Alteration of the alkaloid profile in genetically modified tobacco reveals a role of methylenetetrahydrofolate reductase in nicotine N-demethylation

Methylenetetrahydrofolate reductase (MTHFR) is a key enzyme of the tetrahydrofolate (THF)-mediated one-carbon (C1) metabolic network. This enzyme catalyzes the reduction of 5,10-methylene-THF to 5-methyl-THF. The latter donates its methyl group to homocysteine, forming methionine, which is then used for the synthesis of S -adenosyl-methionine, a universal methyl donor for numerous methylation reactions, to produce primary and secondary metabolites. Here, we demonstrate that manipulating tobacco ( Nicotiana tabacum ) MTHFR gene ( NtMTHFR1 ) expression dramatically alters the alkaloid profile in transgenic tobacco plants by negatively regulating the expression of a secondary metabolic pathway nicotine N -demethylase gene, CYP82E4 . Quantitative real-time polymerase chain reaction and alkaloid analyses revealed that reducing NtMTHFR expression by RNA interference dramatically induced CYP82E4 expression, resulting in higher nicotine-to-nornicotine conversion rates.
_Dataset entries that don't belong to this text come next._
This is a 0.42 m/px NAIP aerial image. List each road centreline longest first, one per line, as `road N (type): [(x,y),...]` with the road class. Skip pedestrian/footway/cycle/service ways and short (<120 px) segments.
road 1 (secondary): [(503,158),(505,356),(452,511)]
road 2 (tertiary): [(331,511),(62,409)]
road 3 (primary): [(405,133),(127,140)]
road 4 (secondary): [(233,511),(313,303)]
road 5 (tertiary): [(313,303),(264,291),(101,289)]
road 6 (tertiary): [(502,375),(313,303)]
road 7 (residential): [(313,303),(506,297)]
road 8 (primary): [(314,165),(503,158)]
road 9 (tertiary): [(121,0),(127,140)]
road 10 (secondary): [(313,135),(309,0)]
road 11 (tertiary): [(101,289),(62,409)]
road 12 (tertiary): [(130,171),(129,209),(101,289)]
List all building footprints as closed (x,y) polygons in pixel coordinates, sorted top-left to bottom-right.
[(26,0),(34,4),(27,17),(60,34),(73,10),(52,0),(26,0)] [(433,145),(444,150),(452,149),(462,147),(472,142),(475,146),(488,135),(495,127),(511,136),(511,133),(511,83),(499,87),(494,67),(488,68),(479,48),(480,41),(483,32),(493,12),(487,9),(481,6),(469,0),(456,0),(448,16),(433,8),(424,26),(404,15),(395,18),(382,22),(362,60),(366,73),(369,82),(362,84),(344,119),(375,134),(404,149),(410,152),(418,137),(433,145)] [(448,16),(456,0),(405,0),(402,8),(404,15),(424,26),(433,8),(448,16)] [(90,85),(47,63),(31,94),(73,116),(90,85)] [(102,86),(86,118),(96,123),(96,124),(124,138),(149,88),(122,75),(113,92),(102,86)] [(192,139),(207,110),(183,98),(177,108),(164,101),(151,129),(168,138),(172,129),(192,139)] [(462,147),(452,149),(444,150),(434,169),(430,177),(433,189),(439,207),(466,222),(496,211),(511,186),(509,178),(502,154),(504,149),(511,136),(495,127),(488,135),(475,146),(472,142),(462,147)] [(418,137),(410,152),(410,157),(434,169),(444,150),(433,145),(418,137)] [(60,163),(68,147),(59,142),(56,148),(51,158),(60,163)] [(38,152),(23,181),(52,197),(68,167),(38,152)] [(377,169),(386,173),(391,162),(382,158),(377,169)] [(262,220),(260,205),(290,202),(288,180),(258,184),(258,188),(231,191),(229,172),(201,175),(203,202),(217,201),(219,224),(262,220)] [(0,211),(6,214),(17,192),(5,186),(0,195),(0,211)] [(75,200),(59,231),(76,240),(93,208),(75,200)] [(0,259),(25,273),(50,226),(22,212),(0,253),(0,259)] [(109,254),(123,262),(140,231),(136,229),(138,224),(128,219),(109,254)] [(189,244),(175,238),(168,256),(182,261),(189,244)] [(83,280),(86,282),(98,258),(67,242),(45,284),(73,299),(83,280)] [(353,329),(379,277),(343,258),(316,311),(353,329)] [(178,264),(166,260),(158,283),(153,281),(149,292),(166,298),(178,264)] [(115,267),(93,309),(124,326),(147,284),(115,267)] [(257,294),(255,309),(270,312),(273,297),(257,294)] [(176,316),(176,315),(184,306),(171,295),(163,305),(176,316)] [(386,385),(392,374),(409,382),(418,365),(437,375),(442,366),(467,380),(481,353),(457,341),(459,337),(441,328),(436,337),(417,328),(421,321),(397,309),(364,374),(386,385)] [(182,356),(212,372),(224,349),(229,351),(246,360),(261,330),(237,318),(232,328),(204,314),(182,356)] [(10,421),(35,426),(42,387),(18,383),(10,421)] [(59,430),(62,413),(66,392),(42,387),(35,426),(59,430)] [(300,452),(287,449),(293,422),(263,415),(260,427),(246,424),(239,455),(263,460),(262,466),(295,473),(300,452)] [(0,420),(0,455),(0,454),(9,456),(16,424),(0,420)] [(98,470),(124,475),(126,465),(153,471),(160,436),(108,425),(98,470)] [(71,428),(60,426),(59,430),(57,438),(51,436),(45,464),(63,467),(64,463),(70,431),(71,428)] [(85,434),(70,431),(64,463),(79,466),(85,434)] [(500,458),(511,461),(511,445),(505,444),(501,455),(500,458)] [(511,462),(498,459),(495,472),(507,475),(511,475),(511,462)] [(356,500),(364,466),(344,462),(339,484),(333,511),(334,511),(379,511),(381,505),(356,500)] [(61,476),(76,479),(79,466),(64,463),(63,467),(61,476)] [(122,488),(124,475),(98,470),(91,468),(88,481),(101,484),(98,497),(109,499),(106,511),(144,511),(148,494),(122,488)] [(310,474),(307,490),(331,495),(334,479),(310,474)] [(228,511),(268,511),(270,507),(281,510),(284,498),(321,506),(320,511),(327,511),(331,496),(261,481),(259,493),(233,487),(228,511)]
Conversely, overexpressing NtMTHFR1 suppressed CYP82E4 expression, leading to lower nicotine-to-nornicotine conversion rates. However, the reduced expression of NtMTHFR did not affect the methionine and S -adenosyl-methionine levels in the knockdown lines. Our finding reveals a new regulatory role of NtMTHFR1 in nicotine N -demethylation and suggests that the negative regulation of CYP82E4 expression may serve to recruit methyl groups from nicotine into the C1 pool under C1-deficient conditions.